- [WRITTEN PROBLEM 1]: From the paper on coupled Gross–Pitaevskii equations below, duplicate the stretch from "Appendix A: Proof" through "(N\theta )\big ]\).".

- [SUPPLIED TEXT]:

start

A conservative sine pseudo-spectral-difference method for multi-dimensional coupled Gross–Pitaevskii equations

Abstract

In this paper, a sine pseudo-spectral-difference scheme that preserves the discrete mass and energy is presented and analyzed for the coupled Gross–Pitaevskii equations with Dirichlet boundary conditions in several spatial dimensions. The Crank–Nicolson finite difference method is employed for approximating the time derivative, and the second-order sine spectral differentiation matrix is deduced and applied in spatial discretization. Without any restrictions on the grid ratios, optimal error estimates are established by utilizing the discrete energy method and the equivalence of (semi-)norms. An accelerated algorithm is developed to speed up the numerical implementation with the help of fast sine transform. Numerical examples are tested to confirm the effectiveness and high accuracy of the method.

Appendices

Appendix A: Proof of Lemma 2.1

To obtain the second-order SSDM, the following lemma needs to be verified at first.

Lemma A.1 1

Denote 𝜃_x := μ_x(x − x_j), 𝜃_y := μ_y(y − y_k), \(\theta _{x}^{\prime }:=\mu _{x}(x+x_{j}-2a)\), \(\theta _{y}^{\prime }:=\mu _{y}(y+y_{k}-2c)\). The interpolation basis functions can be reformulated as:

$$ \begin{array}{@{}rcl@{}} \mathrm{X}_{j}(x)=\mathfrak{S}(N_{x},\mu_{x},\theta_{x})-\mathfrak{S}(N_{x},\mu_{x},\theta_{x}^{\prime}),\ \ \mathrm{Y}_{k}(y)=\mathfrak{S}(N_{y},\mu_{y},\theta_{y})-\mathfrak{S}(N_{y},\mu_{y},\theta_{y}^{\prime}), \end{array} $$

with \(\mathfrak {S}(N,\mu ,\theta ):=\frac {1}{2N}\big [\sin \limits (N\theta )\cot \frac {\theta }{2}-\cos \limits (N\theta )\big ]\).

end

- [PROVIDED MATERIAL]:
start

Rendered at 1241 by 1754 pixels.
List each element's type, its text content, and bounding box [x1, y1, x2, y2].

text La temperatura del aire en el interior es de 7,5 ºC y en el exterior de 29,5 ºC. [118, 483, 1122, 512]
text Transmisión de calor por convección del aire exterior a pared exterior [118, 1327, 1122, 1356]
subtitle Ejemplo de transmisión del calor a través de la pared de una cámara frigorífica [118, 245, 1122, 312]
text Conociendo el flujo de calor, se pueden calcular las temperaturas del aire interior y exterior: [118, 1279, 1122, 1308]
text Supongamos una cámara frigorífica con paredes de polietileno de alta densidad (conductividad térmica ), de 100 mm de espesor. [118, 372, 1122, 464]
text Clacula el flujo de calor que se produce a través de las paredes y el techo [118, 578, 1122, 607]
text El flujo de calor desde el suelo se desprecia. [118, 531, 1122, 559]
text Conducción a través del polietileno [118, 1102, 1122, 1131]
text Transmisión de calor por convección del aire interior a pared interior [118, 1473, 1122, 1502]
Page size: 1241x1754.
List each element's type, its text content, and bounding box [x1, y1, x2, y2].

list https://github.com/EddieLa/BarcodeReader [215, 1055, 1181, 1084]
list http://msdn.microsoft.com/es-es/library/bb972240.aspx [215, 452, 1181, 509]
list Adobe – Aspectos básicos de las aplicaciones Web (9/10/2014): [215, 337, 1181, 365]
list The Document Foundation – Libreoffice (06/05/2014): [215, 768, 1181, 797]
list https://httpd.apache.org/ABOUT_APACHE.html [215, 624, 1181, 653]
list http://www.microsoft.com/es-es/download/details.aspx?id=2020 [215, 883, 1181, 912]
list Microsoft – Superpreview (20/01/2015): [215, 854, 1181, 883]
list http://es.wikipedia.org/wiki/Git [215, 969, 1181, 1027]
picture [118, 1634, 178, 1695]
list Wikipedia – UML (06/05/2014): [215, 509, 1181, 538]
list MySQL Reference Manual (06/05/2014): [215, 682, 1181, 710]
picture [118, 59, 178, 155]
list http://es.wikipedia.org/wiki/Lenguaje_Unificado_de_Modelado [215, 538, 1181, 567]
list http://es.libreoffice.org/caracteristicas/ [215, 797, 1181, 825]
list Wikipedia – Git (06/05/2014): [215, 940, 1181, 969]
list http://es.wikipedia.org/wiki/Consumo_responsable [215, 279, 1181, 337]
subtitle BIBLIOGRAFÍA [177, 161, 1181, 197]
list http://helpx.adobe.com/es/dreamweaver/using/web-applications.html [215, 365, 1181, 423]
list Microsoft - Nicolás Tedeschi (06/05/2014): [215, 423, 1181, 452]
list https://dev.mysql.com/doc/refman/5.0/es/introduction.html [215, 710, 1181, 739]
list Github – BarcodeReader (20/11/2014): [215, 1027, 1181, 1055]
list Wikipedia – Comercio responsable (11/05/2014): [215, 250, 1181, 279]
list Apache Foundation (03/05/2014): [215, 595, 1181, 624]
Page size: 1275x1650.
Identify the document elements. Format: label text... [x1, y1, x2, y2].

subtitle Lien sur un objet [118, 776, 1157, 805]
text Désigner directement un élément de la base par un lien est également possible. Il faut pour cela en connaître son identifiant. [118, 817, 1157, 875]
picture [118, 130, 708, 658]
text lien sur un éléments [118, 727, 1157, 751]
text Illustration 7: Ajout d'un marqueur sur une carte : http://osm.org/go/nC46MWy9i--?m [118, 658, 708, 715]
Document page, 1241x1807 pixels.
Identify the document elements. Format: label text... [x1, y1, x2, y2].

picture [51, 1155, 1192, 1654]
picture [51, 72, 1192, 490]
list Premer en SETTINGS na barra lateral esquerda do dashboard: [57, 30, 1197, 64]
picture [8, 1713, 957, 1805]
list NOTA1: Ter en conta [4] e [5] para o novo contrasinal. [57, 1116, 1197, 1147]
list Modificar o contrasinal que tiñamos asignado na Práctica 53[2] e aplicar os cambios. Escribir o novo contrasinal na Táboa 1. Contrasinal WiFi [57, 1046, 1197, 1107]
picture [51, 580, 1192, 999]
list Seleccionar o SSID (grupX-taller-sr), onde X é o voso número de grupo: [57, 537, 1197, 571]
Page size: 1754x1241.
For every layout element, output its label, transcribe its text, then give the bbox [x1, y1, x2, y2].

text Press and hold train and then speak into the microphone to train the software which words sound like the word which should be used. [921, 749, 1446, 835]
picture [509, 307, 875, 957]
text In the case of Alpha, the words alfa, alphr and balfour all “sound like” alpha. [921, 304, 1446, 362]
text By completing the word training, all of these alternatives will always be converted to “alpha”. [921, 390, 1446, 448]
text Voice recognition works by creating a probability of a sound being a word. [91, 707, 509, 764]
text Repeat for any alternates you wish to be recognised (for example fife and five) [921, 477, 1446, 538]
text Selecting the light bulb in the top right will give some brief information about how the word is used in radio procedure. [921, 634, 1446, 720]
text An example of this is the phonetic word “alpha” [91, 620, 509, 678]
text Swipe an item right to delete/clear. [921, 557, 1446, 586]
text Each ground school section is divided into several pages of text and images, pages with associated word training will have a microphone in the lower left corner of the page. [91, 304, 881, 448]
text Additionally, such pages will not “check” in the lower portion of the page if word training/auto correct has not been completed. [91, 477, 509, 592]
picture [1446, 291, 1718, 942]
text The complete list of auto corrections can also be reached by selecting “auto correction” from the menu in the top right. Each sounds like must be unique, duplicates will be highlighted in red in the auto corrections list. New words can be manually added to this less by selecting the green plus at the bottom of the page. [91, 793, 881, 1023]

end

- [WRITTEN PROBLEM 2]: Which lines of the records above contain the string "picture"? Extract every such line in full.

- [COMPLETE RESPONSE 1]:
Appendix A: Proof of Lemma 2.1

To obtain the second-order SSDM, the following lemma needs to be verified at first.

Lemma A.1 1

Denote 𝜃_x := μ_x(x − x_j), 𝜃_y := μ_y(y − y_k), \(\theta _{x}^{\prime }:=\mu _{x}(x+x_{j}-2a)\), \(\theta _{y}^{\prime }:=\mu _{y}(y+y_{k}-2c)\). The interpolation basis functions can be reformulated as:

$$ \begin{array}{@{}rcl@{}} \mathrm{X}_{j}(x)=\mathfrak{S}(N_{x},\mu_{x},\theta_{x})-\mathfrak{S}(N_{x},\mu_{x},\theta_{x}^{\prime}),\ \ \mathrm{Y}_{k}(y)=\mathfrak{S}(N_{y},\mu_{y},\theta_{y})-\mathfrak{S}(N_{y},\mu_{y},\theta_{y}^{\prime}), \end{array} $$

with \(\mathfrak {S}(N,\mu ,\theta ):=\frac {1}{2N}\big [\sin \limits (N\theta )\cot \frac {\theta }{2}-\cos \limits (N\theta )\big ]\).

- [COMPLETE RESPONSE 2]:
picture [118, 1634, 178, 1695]
picture [118, 59, 178, 155]
picture [118, 130, 708, 658]
picture [51, 1155, 1192, 1654]
picture [51, 72, 1192, 490]
picture [8, 1713, 957, 1805]
picture [51, 580, 1192, 999]
picture [509, 307, 875, 957]
picture [1446, 291, 1718, 942]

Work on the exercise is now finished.